Rick Ungar — Non-Partisan Congressional Tax Report Debunks Core Conservative Economic Theory-GOP Suppresses Study

What do you do when the Congressional Research Service, the completely non-partisan arm of the Library of Congress that has been advising Congress—and only Congress—on matters of policy and law for nearly a century, produces a research study that finds absolutely no correlation between the top tax rates and economic growth, thereby destroying a key tenet of conservative economic theory?
If you are a Republican member of the United States Senate, you do everything in your power to suppress that report—particularly when it comes less than two months before a national election where your candidate is selling this very economic theory as the basis for his candidacy....
This paragraph from the report says it all—
“The reduction in the top tax rates appears to be uncorrelated with saving, investment and productivity growth. The top tax rates appear to have little or no relation to the size of the economic pie. However, the top tax rate reductions appear to be associated with the increasing concentration of income at the top of the income distribution.”
Forbes | Opinion
Non-Partisan Congressional Tax Report Debunks Core Conservative Economic Theory-GOP Suppresses Study
Rick Ungar | Contributor
(h/t MoveThroughIt in the comments)

1 comment:

  1. Marginal tax rates are misleading. What is important are the EFFECTIVE tax rates, which are paid after deductions and loopholes have been made.

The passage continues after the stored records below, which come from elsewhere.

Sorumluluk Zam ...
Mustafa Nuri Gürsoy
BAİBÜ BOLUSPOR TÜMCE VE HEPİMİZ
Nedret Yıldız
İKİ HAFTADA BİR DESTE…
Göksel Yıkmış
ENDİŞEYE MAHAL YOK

    Picketty and Saez (2007) have found that the effective income tax by 1960:

    "...reached an average rate of 31 percent at the very top, only slightly above the 25 percent average rate at the very top in 2004. Within the 1960 version of the individual income tax, lower rates on realized capital gains, as well as deductions for interest payments and charitable contributions, reduced dramatically what otherwise looked like an extremely progressive tax schedule, with a top marginal tax rate on individual income of 91 percent."

    And what of the Reagan and Bush tax cuts?

    "The reduction in top marginal individual income tax rates has contributed only marginally to the decline of progressivity of the federal tax system, because with various deductions and exemptions, along with favored treatment for capital gains, the average tax rate paid by those with very high income levels has changed much less over time than the top marginal rates."

    Any study, paper, or economic report author that argues high tax rates don't impact economic growth and standard of living, should ask themselves this: If it doesn't impact growth, then raising taxes to 50%, 75%, 99%, even 100% won't impact growth. This is obviously wrong.

    What the "non-partisan" study (note: being "non-partisan" does not ensure factual correctness) has ACTUALLY found, inadvertantly or not, is that up until now, changes to marginal tax rates, because they have not appreciably changed the effective taxes paid, have not impacted economic growth and standard of living.

    This report should NOT be understood as showing the notion that effective taxes going from say 25% to say 91% somehow won't impact economic growth if it were done now. That would be horribly wrong.